## What to work on:
Look through the data below and extract, unchanged, the lines from the one that contains "right eye: (497, 104)" to the one that contains "right ear: (25, 238)", both included.

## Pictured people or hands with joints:
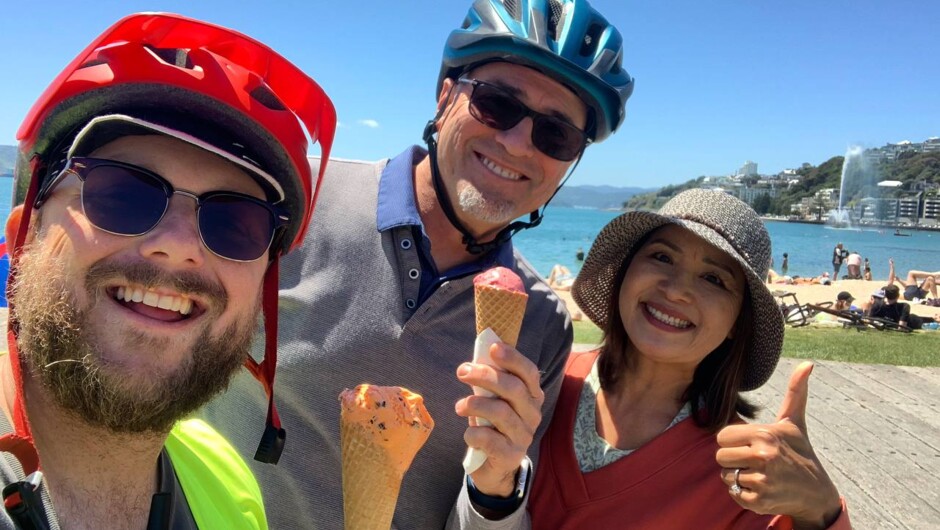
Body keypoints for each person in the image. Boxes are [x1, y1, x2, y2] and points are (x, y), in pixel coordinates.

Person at [202, 0, 635, 527]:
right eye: (497, 104)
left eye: (556, 135)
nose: (518, 143)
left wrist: (497, 489)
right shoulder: (295, 200)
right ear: (445, 97)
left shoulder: (542, 322)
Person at [0, 13, 335, 529]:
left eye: (235, 224)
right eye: (122, 194)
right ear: (25, 238)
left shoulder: (228, 481)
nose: (179, 248)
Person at [528, 189, 850, 529]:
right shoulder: (542, 379)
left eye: (713, 279)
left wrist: (821, 509)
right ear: (626, 270)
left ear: (737, 323)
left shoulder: (743, 471)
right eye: (662, 257)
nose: (675, 290)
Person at [863, 285, 937, 330]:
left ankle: (934, 318)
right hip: (915, 321)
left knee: (932, 318)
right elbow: (901, 327)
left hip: (911, 318)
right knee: (932, 320)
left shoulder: (877, 305)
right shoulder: (903, 307)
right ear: (898, 296)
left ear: (885, 295)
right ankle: (934, 318)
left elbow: (869, 321)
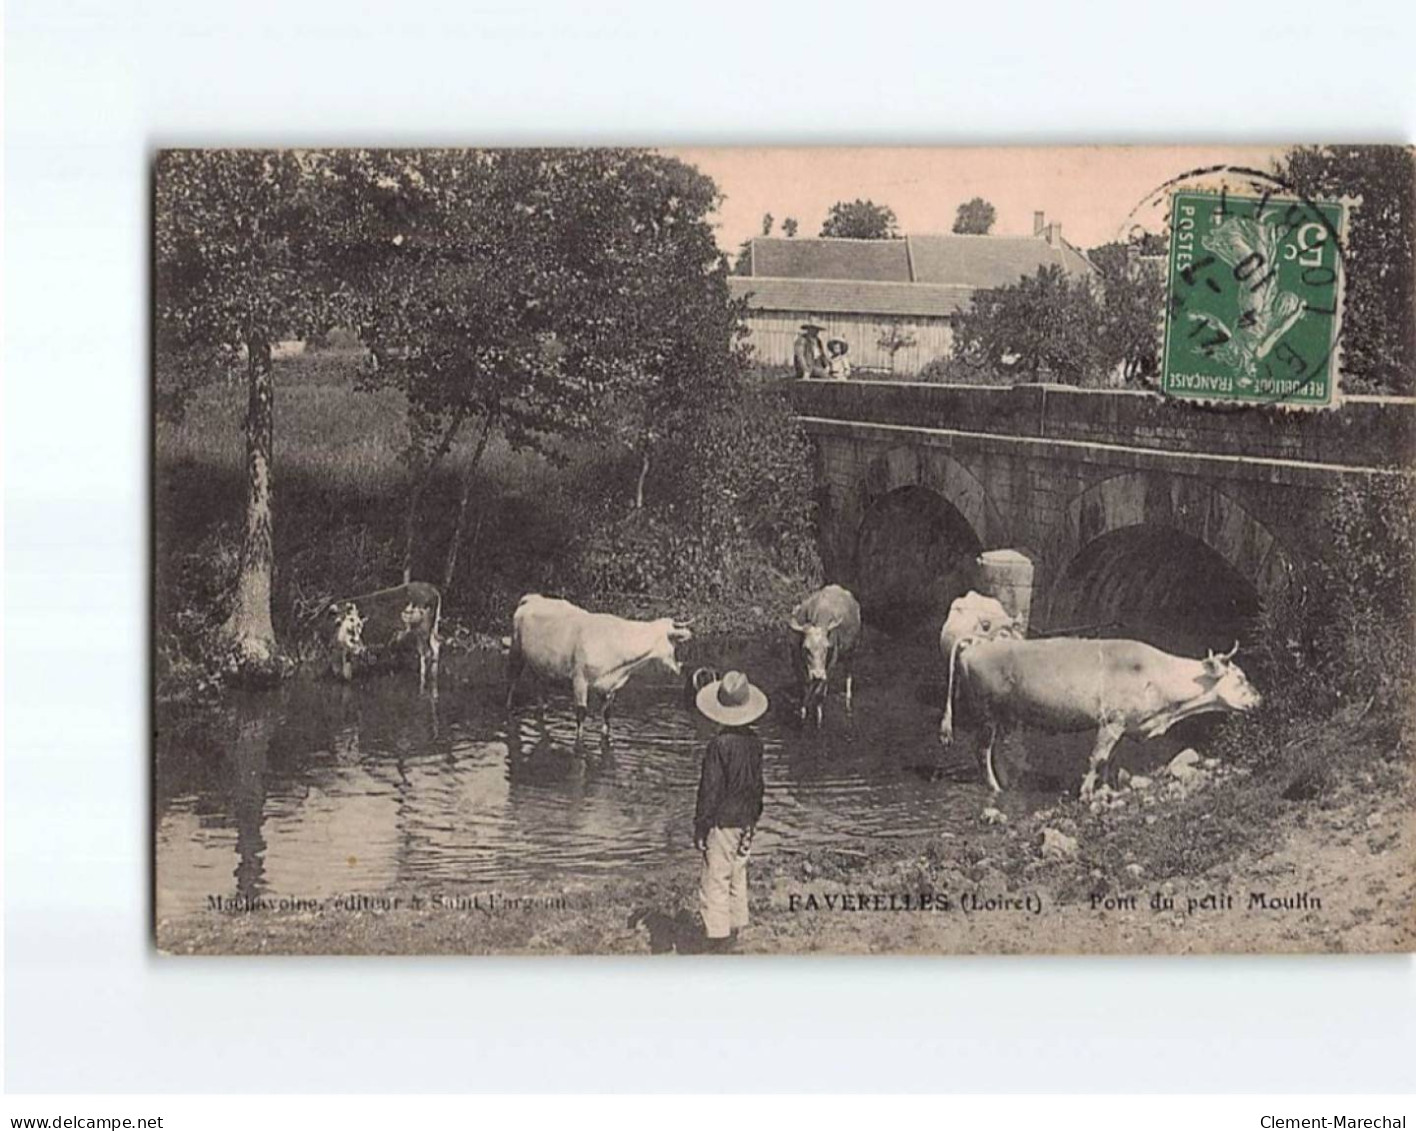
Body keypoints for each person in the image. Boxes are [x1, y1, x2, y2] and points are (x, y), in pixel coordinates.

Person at [693, 669, 768, 953]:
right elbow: (758, 786)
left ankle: (717, 939)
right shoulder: (756, 743)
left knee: (715, 879)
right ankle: (735, 928)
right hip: (747, 818)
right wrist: (754, 818)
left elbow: (709, 791)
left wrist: (701, 826)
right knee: (738, 873)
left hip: (723, 821)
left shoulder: (719, 745)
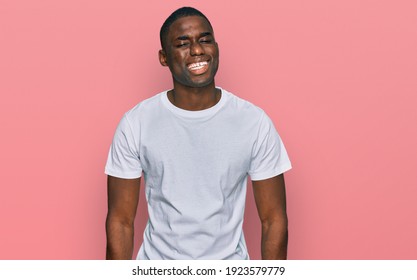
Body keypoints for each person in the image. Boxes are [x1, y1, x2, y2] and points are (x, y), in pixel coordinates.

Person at [105, 6, 292, 260]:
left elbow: (273, 219)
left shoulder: (253, 122)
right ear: (164, 57)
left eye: (205, 40)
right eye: (183, 43)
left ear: (216, 47)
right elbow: (121, 220)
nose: (197, 50)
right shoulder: (136, 123)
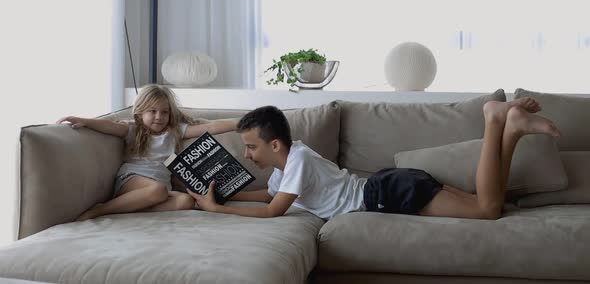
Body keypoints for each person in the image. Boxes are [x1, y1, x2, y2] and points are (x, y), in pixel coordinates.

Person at [187, 98, 560, 220]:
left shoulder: (297, 159)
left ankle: (494, 120)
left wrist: (218, 211)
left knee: (488, 210)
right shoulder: (282, 171)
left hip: (386, 194)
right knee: (489, 204)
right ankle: (510, 130)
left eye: (250, 147)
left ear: (275, 146)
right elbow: (267, 197)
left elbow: (273, 211)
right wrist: (220, 195)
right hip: (390, 185)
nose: (247, 154)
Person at [57, 84, 238, 221]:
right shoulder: (133, 129)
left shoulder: (174, 132)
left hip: (158, 190)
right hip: (133, 180)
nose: (159, 117)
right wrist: (86, 121)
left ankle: (132, 207)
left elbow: (211, 127)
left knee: (187, 201)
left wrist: (240, 123)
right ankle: (101, 210)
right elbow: (109, 126)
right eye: (153, 111)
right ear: (141, 112)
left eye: (164, 112)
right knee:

## The completed task:
right eye: (497, 104)
left eye: (556, 135)
nose: (518, 143)
left wrist: (497, 489)
right shoulder: (295, 200)
right ear: (445, 97)
left shoulder: (542, 322)
Person at [0, 13, 335, 529]:
left eye: (235, 224)
right eye: (122, 194)
right ear: (25, 238)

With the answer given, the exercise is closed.